Les Elton encouraged village halls to apply for full premises licences and to reduce their reliance on temporary permissions. His panel, which included a representative from the Commission for Rural Communities, believed that there were clear advantages to doing so in terms of cost, bureaucracy and risk. We have recommended that position since the Licensing Bill was first debated.
Perhaps the Minister could remind me whether a hall that applies for a full licence needs to have a designated, named person. For a tiny hall in a tiny village, such people are not forthcoming. The requirement is not realistic.
If the hon. Gentleman will excuse me for a moment or two, I anticipated his wanting to ask me that question and will be happy to come to that and to the proposals that we intend to pursue.
A 2006 survey by Action with Communities in Rural England suggested that 91 per cent. of halls had a premises licence covering entertainment, but most had not applied for a licence to allow the sale of alcohol. As a result, if they wish to host events that include the sale of alcohol, they have to rely on TENs. Those choosing not to get a licence are constrained by the limits of the TEN system, but that, of course, is their choice.
Let us be clear about this. For most halls, the costs of securing a licence that includes alcohol sales are little different in the long term from the £252 annual cost of 12 temporary events. The total cost of securing such a licence might be in the region of £600, which includes the cost of the licence, advertising and training a personal licence holder. However, for most village halls, the costs in subsequent years should fall to £70 or £180, depending on the size of the venue. The hon. Gentleman made that point, which, obviously, is relevant.

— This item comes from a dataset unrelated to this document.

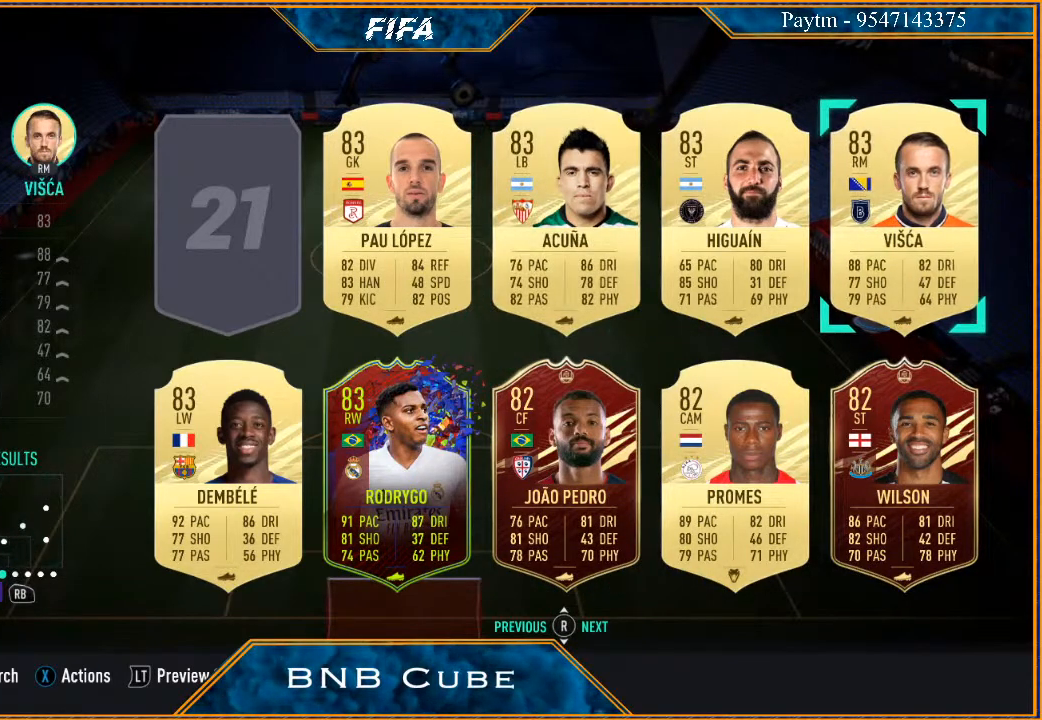
{"buttons": [], "left_stick": "center", "right_stick": "center", "events": []}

Some hon. Members have made comparisons with the old system, whereby the courts would accept applications, in one batch and for a single £10 fee, for numerous occasional permissions to sell alcohol. That illustrates why the fees paid to magistrates were some £25 million a year short of the costs of administering the licensing system. Part of the purpose of the new regime is to ensure that the fees reflect the cost of licensing so that the general taxpayer is not forced to subsidise the sale of alcohol in this way.
Village halls were previously able to rely on hirers or a local publican to obtain occasional permissions and licences to sell alcohol, and to take the responsibility for events. We believe that it is not unreasonable to expect the committee to take some responsibility for activities in their hall. Under the new regime, if a hall wants to allow more than 12 licensable events a year, it can apply for a premises licence that is held by the committee. In addition, if the licence includes alcohol sales, an individual has to obtain a personal licence and be designated as the premises supervisor. The alternative is to allow no more than 12 events under TENs where the hirer takes responsibility.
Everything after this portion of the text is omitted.